After that, let’s run the script a bunch of times. We can do this with a bash loop:

[gmontee@master ~]$ { for ((i=0;i<1000;i++)); do cat /tmp/domain_test.sql; done; } | mysql --max_allowed_packet=1073741824 --user=root

Restart SQL thread on slave

Now the relay log on the slave should have grown quite a bit. Let’s restart the SQL thread and watch the transactions get applied. To do this, let’s open up two shells on the slave.
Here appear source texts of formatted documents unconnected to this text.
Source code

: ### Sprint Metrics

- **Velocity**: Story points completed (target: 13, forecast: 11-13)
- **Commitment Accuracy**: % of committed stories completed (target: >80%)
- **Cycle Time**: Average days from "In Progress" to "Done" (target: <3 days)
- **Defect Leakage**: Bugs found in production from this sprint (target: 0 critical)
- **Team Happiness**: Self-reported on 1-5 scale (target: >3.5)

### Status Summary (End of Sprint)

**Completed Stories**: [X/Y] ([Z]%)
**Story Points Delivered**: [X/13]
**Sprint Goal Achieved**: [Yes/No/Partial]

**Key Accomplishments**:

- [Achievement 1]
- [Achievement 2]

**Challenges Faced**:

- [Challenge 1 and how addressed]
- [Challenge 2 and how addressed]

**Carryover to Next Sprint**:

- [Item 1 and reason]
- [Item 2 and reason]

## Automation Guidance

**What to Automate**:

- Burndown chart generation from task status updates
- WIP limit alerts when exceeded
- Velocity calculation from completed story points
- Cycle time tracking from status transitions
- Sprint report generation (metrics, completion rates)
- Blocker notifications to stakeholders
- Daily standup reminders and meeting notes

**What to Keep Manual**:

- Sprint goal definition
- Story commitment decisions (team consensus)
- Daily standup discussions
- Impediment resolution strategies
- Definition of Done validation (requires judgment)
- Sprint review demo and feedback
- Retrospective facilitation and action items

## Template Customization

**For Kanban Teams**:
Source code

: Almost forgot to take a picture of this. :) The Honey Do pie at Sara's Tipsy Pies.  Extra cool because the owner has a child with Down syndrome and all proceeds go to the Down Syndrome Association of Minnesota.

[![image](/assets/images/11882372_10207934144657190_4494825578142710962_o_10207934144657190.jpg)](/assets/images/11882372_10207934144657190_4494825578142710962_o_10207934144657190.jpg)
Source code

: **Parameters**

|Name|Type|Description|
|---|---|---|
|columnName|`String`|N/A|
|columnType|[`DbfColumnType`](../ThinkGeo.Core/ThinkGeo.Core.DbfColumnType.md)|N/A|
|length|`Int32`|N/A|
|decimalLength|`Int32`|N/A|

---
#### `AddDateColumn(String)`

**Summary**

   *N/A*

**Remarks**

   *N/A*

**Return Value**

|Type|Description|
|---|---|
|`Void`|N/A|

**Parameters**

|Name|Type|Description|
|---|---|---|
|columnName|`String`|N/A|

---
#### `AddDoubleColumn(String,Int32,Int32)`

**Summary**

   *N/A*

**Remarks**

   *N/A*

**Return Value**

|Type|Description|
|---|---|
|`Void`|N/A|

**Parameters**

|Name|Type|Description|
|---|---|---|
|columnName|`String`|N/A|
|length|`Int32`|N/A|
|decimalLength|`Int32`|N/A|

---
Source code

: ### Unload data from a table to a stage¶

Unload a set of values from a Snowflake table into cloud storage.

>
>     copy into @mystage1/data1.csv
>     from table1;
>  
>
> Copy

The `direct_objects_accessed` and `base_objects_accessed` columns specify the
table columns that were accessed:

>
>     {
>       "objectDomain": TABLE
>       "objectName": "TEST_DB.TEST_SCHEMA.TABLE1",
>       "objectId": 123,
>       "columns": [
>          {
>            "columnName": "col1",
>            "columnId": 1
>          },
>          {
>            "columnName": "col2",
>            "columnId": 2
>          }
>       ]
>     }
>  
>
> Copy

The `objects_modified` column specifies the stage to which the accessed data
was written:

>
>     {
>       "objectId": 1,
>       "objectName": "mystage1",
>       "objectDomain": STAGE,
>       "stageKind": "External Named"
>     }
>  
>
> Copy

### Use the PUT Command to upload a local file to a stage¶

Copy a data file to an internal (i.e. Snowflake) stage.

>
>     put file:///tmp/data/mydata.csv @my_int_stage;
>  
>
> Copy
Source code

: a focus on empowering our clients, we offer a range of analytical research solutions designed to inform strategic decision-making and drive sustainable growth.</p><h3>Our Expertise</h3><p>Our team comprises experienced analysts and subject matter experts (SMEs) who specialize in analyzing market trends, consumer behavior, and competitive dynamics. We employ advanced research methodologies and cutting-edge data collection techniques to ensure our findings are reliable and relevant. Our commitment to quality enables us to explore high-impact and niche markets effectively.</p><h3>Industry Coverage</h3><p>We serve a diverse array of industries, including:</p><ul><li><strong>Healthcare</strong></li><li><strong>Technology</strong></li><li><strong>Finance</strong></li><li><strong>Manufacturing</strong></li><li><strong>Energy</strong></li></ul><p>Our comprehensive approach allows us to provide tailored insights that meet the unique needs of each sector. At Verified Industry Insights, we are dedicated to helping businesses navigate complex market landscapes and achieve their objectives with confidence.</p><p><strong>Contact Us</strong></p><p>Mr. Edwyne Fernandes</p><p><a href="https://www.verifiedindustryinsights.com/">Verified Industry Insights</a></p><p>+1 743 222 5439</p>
On the first shell on the slave, connect to MariaDB and restart the SQL thread:

MariaDB [(none)]> START SLAVE SQL_THREAD;
Query OK, 0 rows affected (0.00 sec)

On the second shell, let’s look at SHOW PROCESSLIST output in a loop:

[gmontee@slave ~]$ for i in {1..1000}; do mysql --user=root --execute="SHOW PROCESSLIST;"; sleep 1s; done;

Take a look at the State column for the slave’s SQL thread:

+----+-------------+-----------+------+---------+--------+-----------------------------------------------+------------------+----------+
| Id | User        | Host      | db   | Command | Time   | State                                         | Info             | Progress |
+----+-------------+-----------+------+---------+--------+-----------------------------------------------+------------------+----------+
|  3 | system user |           | NULL | Connect |    139 | closing tables                                | NULL             |    0.000 |
|  4 | system user |           | NULL | Connect |    139 | Waiting for work from SQL thread              | NULL             |    0.000 |
|  6 | system user |           | NULL | Connect | 264274 | Waiting for master to send event              | NULL             |    0.000 |
| 10 | root        | localhost | NULL | Sleep   |     43 |                                               | NULL             |    0.000 |
| 21 | system user |           | NULL | Connect |     45 | Waiting for room in worker thread event queue | NULL             |    0.000 |
| 54 | root        | localhost | NULL | Query   |      0 | init                                          | SHOW PROCESSLIST |    0.000 |
+----+-------------+-----------+------+---------+--------+-----------------------------------------------+------------------+----------+

With such a low slave_parallel_max_queued value, it will probably say "Waiting for room in worker thread event queue." most of the time. The SQL thread doesn’t have enough memory allocated to read-ahead more of the relay log. This can prevent the SQL thread from providing enough work for all of the worker threads. The worker threads will probably show a State value of "Waiting for work from SQL thread" more often.

Conclusion

If you expect to be able to benefit from parallel slave threads, but you find that the State column in SHOW PROCESSLIST often shows "Waiting for room in worker thread event queue" for your SQL thread, you should try increasing slave_parallel_max_queued to see if that helps. The default slave_parallel_max_queued value of 132 KB will probably be acceptable for most workloads. However, if you have large transactions or if your slave falls behind the master often, and you hope to use out-of-order parallel replication, you may have to adjust this setting. Of course, most users probably want to avoid large transactions and slave lag for other reasons as well.

Has anyone run into this problem before? Were you able to figure out a solution on your own?